Data section:
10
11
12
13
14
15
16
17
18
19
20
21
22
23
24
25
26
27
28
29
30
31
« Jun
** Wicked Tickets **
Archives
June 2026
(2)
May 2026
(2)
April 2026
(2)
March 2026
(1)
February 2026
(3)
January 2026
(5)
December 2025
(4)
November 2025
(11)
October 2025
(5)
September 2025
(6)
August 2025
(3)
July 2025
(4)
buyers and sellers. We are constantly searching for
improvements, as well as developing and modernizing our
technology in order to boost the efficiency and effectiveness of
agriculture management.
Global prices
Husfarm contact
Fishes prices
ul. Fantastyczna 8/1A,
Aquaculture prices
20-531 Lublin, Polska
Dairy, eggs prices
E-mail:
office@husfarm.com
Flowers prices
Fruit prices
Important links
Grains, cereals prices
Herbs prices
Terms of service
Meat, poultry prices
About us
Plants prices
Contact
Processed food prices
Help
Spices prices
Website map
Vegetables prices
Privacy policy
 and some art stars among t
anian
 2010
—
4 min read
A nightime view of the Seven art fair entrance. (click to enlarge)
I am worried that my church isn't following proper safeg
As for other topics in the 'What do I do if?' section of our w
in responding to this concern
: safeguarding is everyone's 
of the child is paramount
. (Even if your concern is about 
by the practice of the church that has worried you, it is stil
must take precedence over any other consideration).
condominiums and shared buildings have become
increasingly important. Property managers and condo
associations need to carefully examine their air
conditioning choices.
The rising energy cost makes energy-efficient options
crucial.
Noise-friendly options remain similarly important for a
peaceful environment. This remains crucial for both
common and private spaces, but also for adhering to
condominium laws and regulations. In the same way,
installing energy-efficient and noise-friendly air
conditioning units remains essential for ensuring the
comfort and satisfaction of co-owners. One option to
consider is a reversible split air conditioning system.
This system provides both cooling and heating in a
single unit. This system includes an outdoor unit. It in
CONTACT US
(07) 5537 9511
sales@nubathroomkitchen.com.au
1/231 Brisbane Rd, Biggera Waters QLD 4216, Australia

Exercise objective:
Reproduce exactly the lines of the records above from the one with "Herbs prices" to the one with "common and private", both included, and leave out everything else.

Task response:
Herbs prices
Terms of service
Meat, poultry prices
About us
Plants prices
Contact
Processed food prices
Help
Spices prices
Website map
Vegetables prices
Privacy policy
 and some art stars among t
anian
 2010
—
4 min read
A nightime view of the Seven art fair entrance. (click to enlarge)
I am worried that my church isn't following proper safeg
As for other topics in the 'What do I do if?' section of our w
in responding to this concern
: safeguarding is everyone's 
of the child is paramount
. (Even if your concern is about 
by the practice of the church that has worried you, it is stil
must take precedence over any other consideration).
condominiums and shared buildings have become
increasingly important. Property managers and condo
associations need to carefully examine their air
conditioning choices.
The rising energy cost makes energy-efficient options
crucial.
Noise-friendly options remain similarly important for a
peaceful environment. This remains crucial for both
common and private spaces, but also for adhering to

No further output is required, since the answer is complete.